My paternal grandmother was a wonderful woman from China. She came to Malaya when she was still very young and fell in love with my grandfather. They made a perfect couple and gave birth to ten children. Ever since I was a child we would go to her house in a secluded Indian Kampong for Chinese New Year celebration. My entire family—aunts, uncles and cousins, would be brought together after a year’s parting, all waiting for the moment of reunion. The adults would sit around the table sipping tea and entertaining themselves with good conversation. We would play different kinds of fireworks, setting the neighbor’s roof on fire and adding colors to the dark and gloomy sky. The happiest moment of all would be when the clock struck twelve, as we kids lined up to accept blessings and most importantly, ang pau from our grandmother. My grandmother was forever smiling and laughing. I can still hear her laugh in my head. I can hear the exact same beautiful, boisterous and extremely happy laugh as I used to hear those Chinese New Years.
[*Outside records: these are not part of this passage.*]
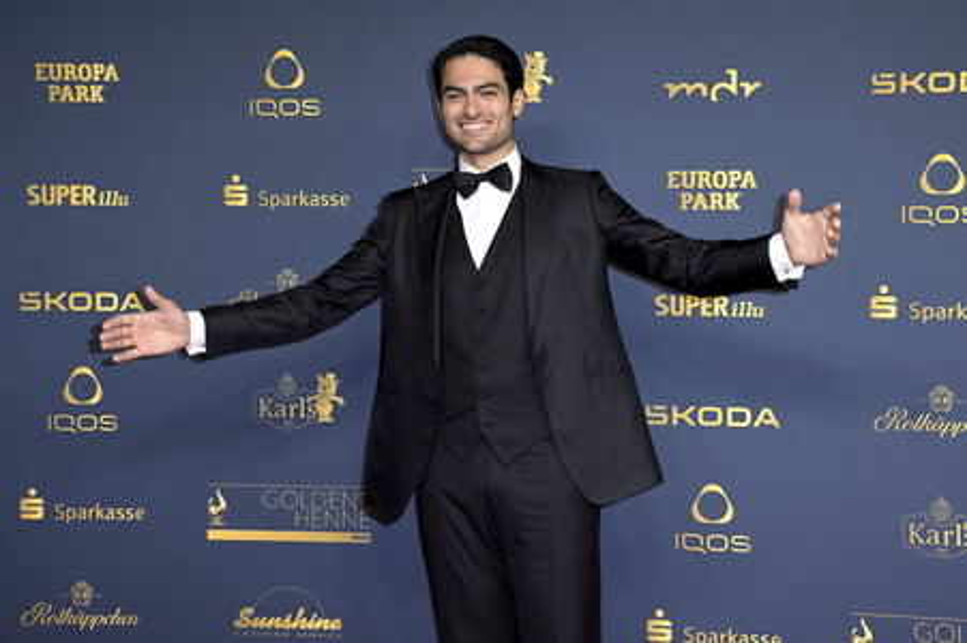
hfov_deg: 39.6
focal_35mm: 50
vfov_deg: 27.0
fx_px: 1342
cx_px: 484
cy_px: 322
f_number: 5.6
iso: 640
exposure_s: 1/200
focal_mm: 50
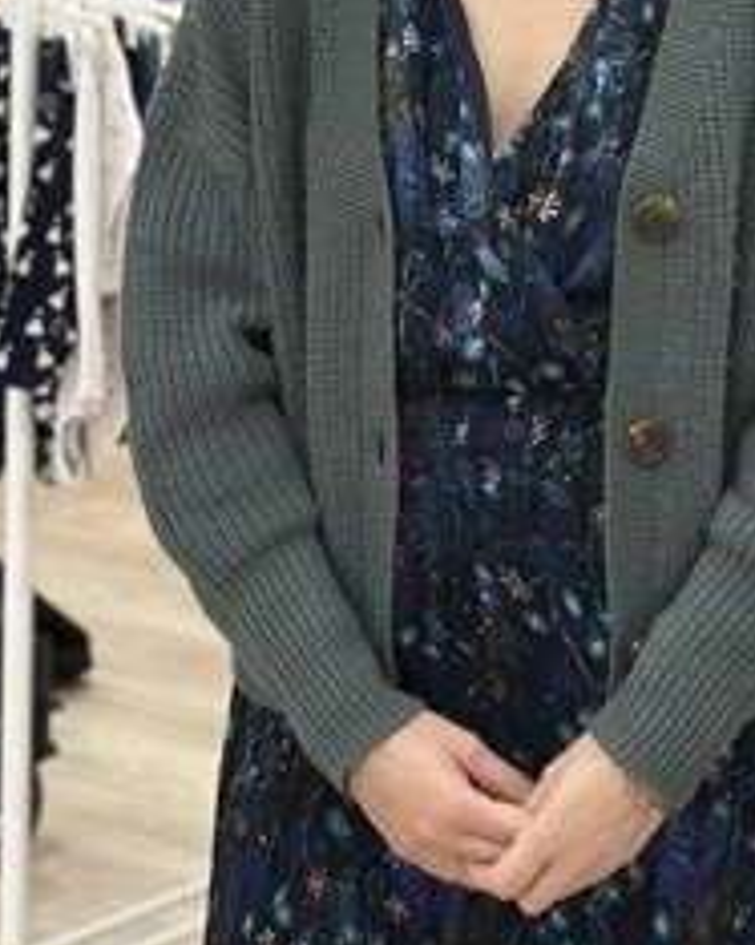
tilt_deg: -4.2
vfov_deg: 14.7
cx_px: 565
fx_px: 3578
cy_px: -101
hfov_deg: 12.0
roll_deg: -0.6
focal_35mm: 128
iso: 125
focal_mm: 6.86
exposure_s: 1/100
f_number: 1.78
There were a lot of fruit trees beside my grandmother’s house—durian, rambutan, guava, pomelo, pineapple, coconut, mango, sugarcane, etc. She would harvest those fruits from time to time for us. Because all the rambutan trees were so tall at that time, she would use a wooden staircase or a long stick to get to the fruits. Despite her old age, she moved swiftly and agilely and within minutes, all the rambutans started falling down. On the ground, we would stand by with plastic begs to collect her harvest. My cousins and I would run around the trees shrieking at the top of our lungs, but my grandmother never scolded us.
A horrible stroke some years ago paralyzed my grandmother. She couldn’t move the lower half of her body, and had to sit on a wheelchair all the time. That’s the first time I started to realize my grandmother had grown old. As time passed by, she grew weaker and weaker and had to lie on her bed all day. That was when she started to forget things. I was grief seeing her condition, but nothing compared to the pain my parents suffered. I was glad she could still recognize all of us. Her voice had become weak, her body thin, but her angelic smile never faded. When I visited her, I would talk to her, and she to me. She would always say the same thing to me, perhaps not remembering she had said it before.
“Your father works very hard because he has no money. You must study hard to repay him.”
“I know, Gram.”
When I was 21 my grandmother was getting worse. She couldn’t talk and couldn’t open her eyes. She had difficulty in eating that she grew thinner and thinner, not to mention weaker and weaker. She couldn’t see us so we held her hand while talking to her, making her feel cared and loved. We didn’t know she hear us or not because she could no longer gave responses. One day I reached out and held her hand. I sat there for maybe half an hour just holding her hand and kept talking to her. The amazing thing was I saw tears in the corners of her eyes. I wasn’t sure if she responded to me, but I believed deep down there inside her heart, she could hear me. I cried, but this time it was not from despair.
"Your grandmother is in her last hours," my father said as he phoned me one day telling me the bad news several months after that. I drove to her house with my mother and sister. We stepped into her room and saw my father, aunts and uncle standing over her bed. There lay my grandmother. She lay there on her bed with her eyes closed, no more breathing. I stepped over to the left side of the bed and then stroked my grandmother’s arm. I held her hand, and my eyes began to water. I tipped my head back so that my unshed tears would roll back into my head. I tried so hard not to cry. I was here to comfort my father, and crying wouldn’t console him, but my tears came anyway as I stood there holding my grandmother’s hand and looking at her beautiful face.
It has been a year now since my grandmother passed away. Sometimes, I can still hear her angelic voice in my head,
“Your father works very hard because he has no money. You must study hard to repay him.”
“I know, Gram.” I answer every time in my mind.